Research has determined that only 3% of all adult citizens in the United States take the time and effort to plan for the future. Yet, that 3 % accomplish five to ten times more in their lifetimes than the other 97%.
It’s a shame, but most people spend more time planning their vacations than they do planning their lives. Individuals who take the time to determine with clarity, what they want to achieve in life are much more likely to accomplish their goals & objectives than those who leave their lives to chance. There is magic and power in planning!
I want to ask you two questions. One, Do you have a Will? Two, Do you have written goals for the next one, three, five, and ten years? If you answered yes to the first question, but no to the second, you’re planning for your death more than you are setting goals while you are here. Think about it; I want to challenge you to start setting goals. However, remember if a goal is not in writing, it is simply a conversation. It must be in writing and it must have a deadline. Here are a few guidelines created by RealSuccess for setting goals. Oh, by the way… you need a will also.
Goals Must Be Specific
I want you to be specific and include details but start rough. When you start rough for example, you want a Mercedes.

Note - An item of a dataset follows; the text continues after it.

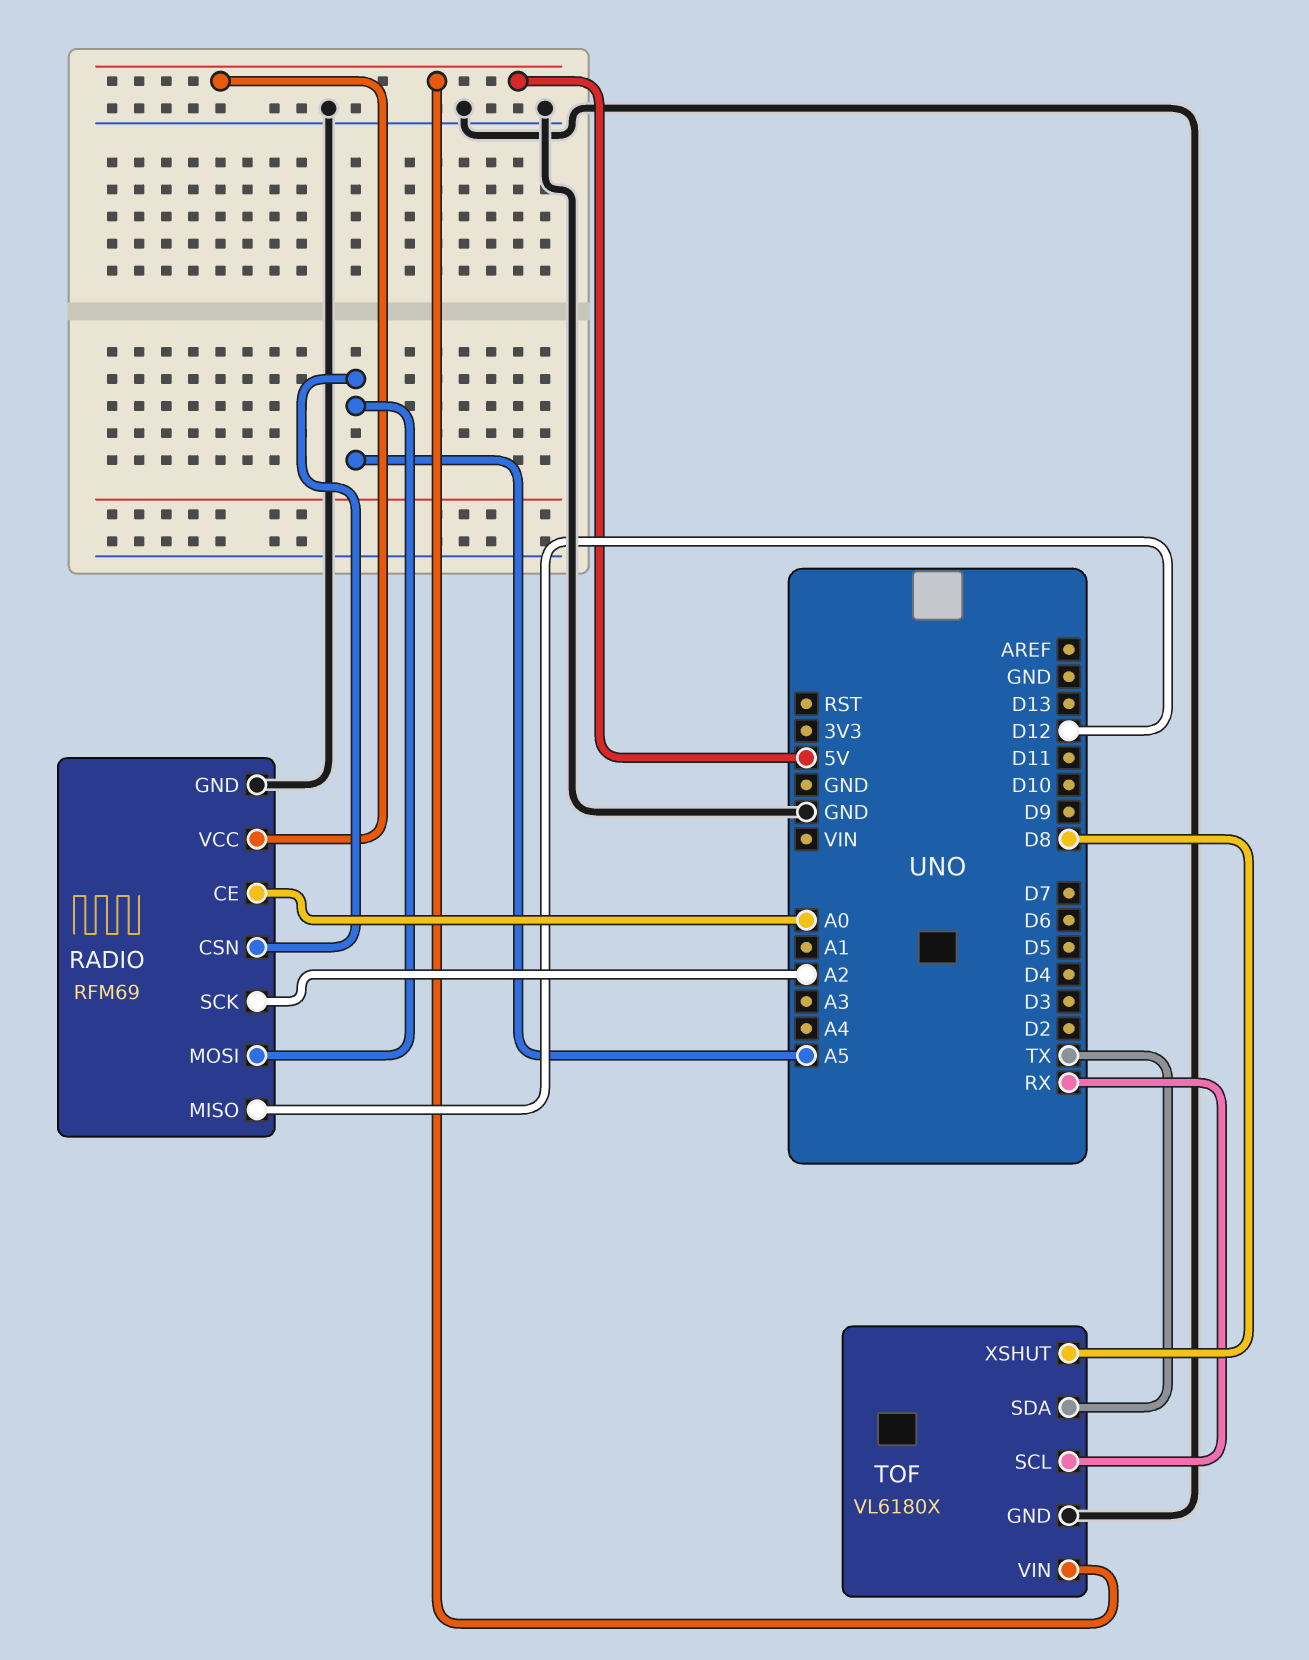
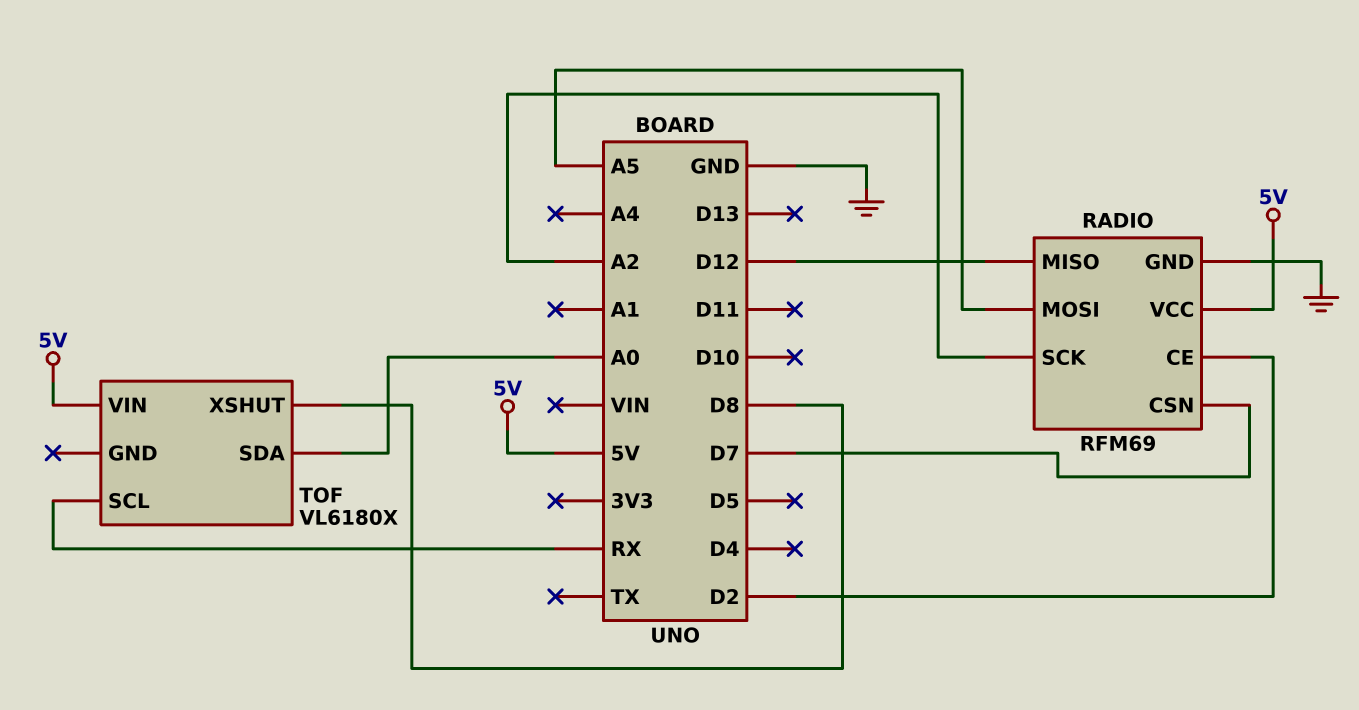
RADIO pin CE: A0 -> D2
RADIO pin CSN: A5 -> D7
TOF pin GND: GND -> none
TOF pin SDA: TX -> A0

You don’t have to get into the details of what color, what options, that sort of thing, just write it down. Make your list huge, what kind of home do you want, what you want for your family, college education or spend more time traveling anything you can think of. You can come back later and prioritize them in the order you wish to achieve each goal. Prioritize your list based on what you want in one month, three months, six months, twelve months, then three, five, ten, twenty, thirty-year goals. The more goals you have, the happier you will be, the longer you will live, and the more prosperous you will be in life.
Goals Must be Believable
Remember this, your goals must be believable, by you, or you will not pay the price. They must be believable, they must be just out of your reach, but you must know you can reach them if you really strive to do it.
Goals Must be Measurable
You cannot set a goal to be financially independent. There is no way you can measure that. You need to set a goal for the amount of income you want per month, per year, the amount of equity that you want in properties one, three, five, ten, and twenty years. It must be measurable, that way you can break it down. If you know you want to earn $100,000 a year, you know that it is $8,333 per month. That’s just one deal a month where I live. One of the things I’ve learned is, successful people set their goals quickly and they make adjustments as they go along. Just like successful people make decisions quickly, they do not stagger in indecision or get mixed up in a funk of negativity.
Goals Must be Congruent
Your goals must also be congruent with your actions. You cannot set a goal to work harder or longer hours AND a goal to spend more time with your family. This is not congruent with your objective previously stated.
Visualize What You Want
Another good practice that will help you with your goals is visualizing what you want. If you see yourself as completing the goal, you will trick your mind into believing the goal has already been achieved. It’s called “fake it till you make it.” I used to do this all of the time. Just take a minute or two each day and think about life as it is with your goals already accomplished. It’s really easy when you get used to it.
Work Your Goals
The next thing you want to do is work your goals, work on the priority that moves you closer to your goals every day.
Number Your Goals
Number your goals in order of importance. Not only is the goal important but so is the reason. Sure you want a car, but why do you want the car? Sure you want more money, but why do you want money? You want to be able to spend more time with your family, you want to be able to travel, you want to buy a bigger home for your family, you want to have an oceanfront condo and send your children to the best colleges. Whatever it is, the reason must be there. The reason is more important than the goal itself.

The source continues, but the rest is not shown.